While colostrum is thick and golden, mature breastmilk is typically a bluish white color. The particular pigments within your nipples do not migrate into the breastmilk itself. You can rest assured your breastmilk will nourish your baby regardless of nipple color.
Will My Nipples Return to Normal Pigment?
Usually, yes. For most women, the nipples regain normal coloring after breastfeeding ends. Here is a typical timetable:
- 0 to 6 months postpartum – The majority of color change reverses.
- 6 to 12 months postpartum – More gradual nipple repigmentation occurs.
- 12+ months postpartum – Nipple color stabilizes, with color often returning to pre-pregnancy state.
In some cases, however, nipples remain permanently lighter or darker after pregnancy and breastfeeding. But this is not harmful, just a natural variation. No treatment is necessary for nipple color variations.
Tips for Coping with Paler Nipples
Here are a few tips for managing or concealing lighter nipples during pregnancy:
- Moisturize – Use natural oils or creams to combat nipple dryness and flakiness.
- Exfoliate gently – Slough off dry nipple skin using a soft washcloth or loofah.
- Avoid irritation – Use gentle, fragrance-free soaps and wear soft fabrics next to nipples.
- Conceal – Use nude or flesh-toned breast pads in your bra to hide nipple color.
- Love your body – Focus on the incredible changes of pregnancy, not just nipple color.
Remember, the nipple color change is temporary and does not signify any medical problem. Try to embrace your body’s beautiful adaptations for breastfeeding.
When to Contact Your Doctor
You should contact your obstetrician or midwife promptly about nipple changes if:
- Nipple pain, swelling, bleeding, open sores, discharge, or severe irritation develop.
- You notice a lump or mass within the breast tissue.
- Symptoms are significantly worsening or only present on one side.
- You have a history of breast cancer or high-risk factors.
- You have signs of infection like fever, red streaks, pus, or foul odor.
While usually harmless, in rare cases sudden nipple changes can indicate an underlying problem needing medical treatment. So speak to your provider right away if you have any concerns.

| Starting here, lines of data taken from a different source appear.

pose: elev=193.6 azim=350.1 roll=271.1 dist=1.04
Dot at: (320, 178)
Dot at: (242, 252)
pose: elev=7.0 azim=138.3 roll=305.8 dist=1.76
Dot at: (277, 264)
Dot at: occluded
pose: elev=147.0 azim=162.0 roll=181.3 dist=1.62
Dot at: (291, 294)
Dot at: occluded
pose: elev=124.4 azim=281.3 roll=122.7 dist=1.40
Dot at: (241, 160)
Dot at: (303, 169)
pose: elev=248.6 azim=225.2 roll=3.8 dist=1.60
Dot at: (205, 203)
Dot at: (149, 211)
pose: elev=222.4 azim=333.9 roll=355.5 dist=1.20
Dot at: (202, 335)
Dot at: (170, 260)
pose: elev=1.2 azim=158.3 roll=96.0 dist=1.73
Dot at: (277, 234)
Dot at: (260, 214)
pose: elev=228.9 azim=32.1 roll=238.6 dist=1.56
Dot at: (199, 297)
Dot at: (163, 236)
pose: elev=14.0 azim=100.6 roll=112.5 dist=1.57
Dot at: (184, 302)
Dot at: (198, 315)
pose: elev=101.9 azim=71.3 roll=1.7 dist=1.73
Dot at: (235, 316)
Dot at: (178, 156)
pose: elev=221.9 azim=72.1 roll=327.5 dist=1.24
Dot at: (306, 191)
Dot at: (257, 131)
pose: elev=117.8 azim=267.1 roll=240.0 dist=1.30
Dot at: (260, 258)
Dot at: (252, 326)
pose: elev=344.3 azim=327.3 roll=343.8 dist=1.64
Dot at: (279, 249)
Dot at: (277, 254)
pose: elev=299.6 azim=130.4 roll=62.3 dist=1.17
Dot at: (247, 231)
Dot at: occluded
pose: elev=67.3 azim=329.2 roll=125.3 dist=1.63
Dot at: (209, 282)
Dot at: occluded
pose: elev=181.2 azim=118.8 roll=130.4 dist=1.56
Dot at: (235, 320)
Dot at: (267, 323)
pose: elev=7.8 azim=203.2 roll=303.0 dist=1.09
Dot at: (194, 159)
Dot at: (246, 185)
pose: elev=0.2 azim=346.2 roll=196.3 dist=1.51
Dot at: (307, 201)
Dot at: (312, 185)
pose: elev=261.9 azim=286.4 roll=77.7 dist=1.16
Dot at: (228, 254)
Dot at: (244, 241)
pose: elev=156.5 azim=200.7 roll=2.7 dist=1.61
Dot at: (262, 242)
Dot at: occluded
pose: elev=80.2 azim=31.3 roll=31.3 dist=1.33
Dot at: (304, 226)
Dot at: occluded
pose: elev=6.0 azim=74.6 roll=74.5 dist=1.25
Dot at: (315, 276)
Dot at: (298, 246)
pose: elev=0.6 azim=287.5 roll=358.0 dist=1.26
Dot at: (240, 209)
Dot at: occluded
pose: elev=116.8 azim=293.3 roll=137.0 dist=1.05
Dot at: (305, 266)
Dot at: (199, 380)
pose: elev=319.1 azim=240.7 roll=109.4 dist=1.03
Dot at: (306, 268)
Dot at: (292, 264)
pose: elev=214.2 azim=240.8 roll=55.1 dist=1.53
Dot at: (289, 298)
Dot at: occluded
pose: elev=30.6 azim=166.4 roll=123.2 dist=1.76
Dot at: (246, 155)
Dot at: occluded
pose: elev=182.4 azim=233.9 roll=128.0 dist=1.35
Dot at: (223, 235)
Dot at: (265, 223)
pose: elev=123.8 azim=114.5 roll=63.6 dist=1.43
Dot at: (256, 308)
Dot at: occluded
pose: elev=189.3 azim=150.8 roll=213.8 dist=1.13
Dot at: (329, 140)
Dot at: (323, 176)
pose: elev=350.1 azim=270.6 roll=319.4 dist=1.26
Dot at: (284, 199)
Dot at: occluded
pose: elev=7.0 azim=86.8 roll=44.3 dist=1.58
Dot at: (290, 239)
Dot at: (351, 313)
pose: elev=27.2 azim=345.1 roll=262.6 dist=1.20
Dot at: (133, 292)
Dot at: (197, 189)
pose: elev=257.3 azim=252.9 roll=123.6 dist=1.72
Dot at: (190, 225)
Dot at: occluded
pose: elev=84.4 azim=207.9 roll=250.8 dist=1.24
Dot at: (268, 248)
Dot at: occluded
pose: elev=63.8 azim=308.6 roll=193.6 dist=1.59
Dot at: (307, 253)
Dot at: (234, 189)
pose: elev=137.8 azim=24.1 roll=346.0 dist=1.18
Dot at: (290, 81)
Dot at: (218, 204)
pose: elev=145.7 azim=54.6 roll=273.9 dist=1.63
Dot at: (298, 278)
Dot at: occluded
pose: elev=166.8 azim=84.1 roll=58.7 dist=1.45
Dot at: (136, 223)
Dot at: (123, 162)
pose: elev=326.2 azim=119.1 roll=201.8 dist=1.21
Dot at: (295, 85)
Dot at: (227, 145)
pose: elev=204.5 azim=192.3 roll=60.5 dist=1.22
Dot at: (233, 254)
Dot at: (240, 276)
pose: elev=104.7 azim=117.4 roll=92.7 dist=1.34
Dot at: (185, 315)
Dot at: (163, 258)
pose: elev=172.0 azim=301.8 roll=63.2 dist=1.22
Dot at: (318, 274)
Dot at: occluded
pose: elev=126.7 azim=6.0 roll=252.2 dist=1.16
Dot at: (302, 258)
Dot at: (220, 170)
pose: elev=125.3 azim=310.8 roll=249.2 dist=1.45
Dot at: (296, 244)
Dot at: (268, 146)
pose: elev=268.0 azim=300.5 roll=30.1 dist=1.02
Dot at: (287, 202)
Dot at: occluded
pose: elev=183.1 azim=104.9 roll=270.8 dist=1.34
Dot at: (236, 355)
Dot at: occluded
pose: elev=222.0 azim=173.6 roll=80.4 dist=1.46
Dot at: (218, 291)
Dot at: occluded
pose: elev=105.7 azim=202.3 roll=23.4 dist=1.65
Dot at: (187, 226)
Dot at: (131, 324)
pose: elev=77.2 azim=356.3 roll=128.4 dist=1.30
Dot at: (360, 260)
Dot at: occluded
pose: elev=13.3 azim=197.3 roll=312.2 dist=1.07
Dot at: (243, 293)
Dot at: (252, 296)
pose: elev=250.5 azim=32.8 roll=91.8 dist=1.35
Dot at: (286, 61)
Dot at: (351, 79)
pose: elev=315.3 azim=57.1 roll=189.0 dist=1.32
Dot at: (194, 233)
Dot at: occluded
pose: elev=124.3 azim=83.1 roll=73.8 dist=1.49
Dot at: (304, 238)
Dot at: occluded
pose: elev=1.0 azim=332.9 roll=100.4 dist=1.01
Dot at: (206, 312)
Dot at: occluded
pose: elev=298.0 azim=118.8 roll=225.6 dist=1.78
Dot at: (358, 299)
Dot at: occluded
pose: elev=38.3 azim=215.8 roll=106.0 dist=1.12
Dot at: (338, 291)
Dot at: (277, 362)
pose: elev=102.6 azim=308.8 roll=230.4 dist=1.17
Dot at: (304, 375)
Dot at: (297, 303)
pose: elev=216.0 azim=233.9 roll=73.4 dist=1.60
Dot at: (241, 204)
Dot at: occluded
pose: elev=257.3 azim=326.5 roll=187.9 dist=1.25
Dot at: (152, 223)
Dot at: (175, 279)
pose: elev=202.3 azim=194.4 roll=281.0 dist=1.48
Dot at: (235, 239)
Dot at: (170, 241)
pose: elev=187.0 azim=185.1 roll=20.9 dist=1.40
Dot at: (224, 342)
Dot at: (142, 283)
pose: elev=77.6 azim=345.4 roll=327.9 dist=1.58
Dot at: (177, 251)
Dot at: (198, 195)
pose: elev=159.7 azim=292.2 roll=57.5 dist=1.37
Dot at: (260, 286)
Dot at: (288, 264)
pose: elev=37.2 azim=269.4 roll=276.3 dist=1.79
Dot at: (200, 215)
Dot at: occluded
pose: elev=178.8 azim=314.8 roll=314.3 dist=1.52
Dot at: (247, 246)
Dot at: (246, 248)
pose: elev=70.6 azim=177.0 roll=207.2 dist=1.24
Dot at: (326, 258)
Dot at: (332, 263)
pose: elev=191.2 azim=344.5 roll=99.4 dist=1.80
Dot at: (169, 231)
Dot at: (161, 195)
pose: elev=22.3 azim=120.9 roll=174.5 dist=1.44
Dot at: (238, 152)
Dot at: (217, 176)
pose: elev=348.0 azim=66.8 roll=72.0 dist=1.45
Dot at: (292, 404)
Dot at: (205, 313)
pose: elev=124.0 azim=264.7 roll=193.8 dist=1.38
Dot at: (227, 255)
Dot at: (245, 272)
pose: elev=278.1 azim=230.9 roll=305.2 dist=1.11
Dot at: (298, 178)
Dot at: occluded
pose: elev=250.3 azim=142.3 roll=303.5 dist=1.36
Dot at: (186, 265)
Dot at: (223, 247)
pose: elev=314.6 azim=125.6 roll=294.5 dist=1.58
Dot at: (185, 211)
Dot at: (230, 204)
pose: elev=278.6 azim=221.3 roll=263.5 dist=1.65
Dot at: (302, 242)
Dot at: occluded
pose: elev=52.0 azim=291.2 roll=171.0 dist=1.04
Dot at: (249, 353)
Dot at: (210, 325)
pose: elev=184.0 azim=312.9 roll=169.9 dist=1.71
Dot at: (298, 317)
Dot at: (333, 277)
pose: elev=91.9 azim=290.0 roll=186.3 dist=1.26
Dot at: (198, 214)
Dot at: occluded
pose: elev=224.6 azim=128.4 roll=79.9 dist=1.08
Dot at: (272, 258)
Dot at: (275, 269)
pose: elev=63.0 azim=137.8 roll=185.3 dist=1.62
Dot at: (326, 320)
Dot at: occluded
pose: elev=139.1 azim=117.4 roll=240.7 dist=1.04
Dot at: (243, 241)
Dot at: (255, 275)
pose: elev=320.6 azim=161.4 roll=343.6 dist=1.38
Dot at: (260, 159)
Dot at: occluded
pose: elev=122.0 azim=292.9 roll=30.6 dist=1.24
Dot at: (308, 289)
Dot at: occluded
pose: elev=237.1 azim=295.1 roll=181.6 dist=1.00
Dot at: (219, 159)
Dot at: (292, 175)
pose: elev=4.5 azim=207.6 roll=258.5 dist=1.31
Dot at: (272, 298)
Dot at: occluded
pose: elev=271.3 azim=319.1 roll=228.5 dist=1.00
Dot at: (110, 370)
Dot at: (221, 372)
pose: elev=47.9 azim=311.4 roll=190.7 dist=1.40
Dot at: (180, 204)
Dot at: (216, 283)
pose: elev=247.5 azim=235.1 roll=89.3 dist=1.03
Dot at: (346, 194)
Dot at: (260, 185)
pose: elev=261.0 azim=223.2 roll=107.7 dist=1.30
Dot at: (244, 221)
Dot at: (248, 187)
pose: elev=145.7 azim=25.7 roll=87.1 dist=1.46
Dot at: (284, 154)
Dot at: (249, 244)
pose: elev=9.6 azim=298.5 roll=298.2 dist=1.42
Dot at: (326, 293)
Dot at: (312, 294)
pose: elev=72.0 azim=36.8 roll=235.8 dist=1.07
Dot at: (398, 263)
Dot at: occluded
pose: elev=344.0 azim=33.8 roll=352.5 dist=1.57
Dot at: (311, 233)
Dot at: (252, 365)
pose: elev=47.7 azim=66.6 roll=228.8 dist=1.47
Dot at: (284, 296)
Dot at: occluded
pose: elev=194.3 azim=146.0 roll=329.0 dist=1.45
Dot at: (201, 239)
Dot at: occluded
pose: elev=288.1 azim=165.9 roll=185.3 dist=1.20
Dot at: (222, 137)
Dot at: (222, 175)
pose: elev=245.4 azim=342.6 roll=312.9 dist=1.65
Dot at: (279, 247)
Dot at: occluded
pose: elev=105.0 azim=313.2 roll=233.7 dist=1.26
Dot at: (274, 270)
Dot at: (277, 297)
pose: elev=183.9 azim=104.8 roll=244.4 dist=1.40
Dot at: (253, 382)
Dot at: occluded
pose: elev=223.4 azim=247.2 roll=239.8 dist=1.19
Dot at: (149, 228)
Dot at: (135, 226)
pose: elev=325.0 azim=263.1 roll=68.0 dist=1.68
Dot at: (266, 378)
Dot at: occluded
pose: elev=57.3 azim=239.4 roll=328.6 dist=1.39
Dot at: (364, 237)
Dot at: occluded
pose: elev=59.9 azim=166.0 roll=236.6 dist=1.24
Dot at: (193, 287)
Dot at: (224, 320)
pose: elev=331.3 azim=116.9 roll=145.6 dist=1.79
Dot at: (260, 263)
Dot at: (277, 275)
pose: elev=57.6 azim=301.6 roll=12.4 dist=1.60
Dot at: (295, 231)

- It is very common for nipples to turn whitish or lighter during the first trimester of pregnancy.
- Hormones, increased blood flow, Montgomery glands, and dryness cause the temporary color change.
- Unless symptoms like pain or oozing occur, paler nipples are harmless.
- Color typically returns to normal gradually after delivery.
- Lighter nipples can successfully breastfeed. The color does not affect milk or baby.
- See a doctor promptly if you have any nipple concerns or uncertainties.
Try not to worry about nipple color changes during pregnancy. Focus on taking good care of your breasts and trusting your body to nurture your baby. If you have any concerns, reach out promptly to your healthcare provider for personalized guidance.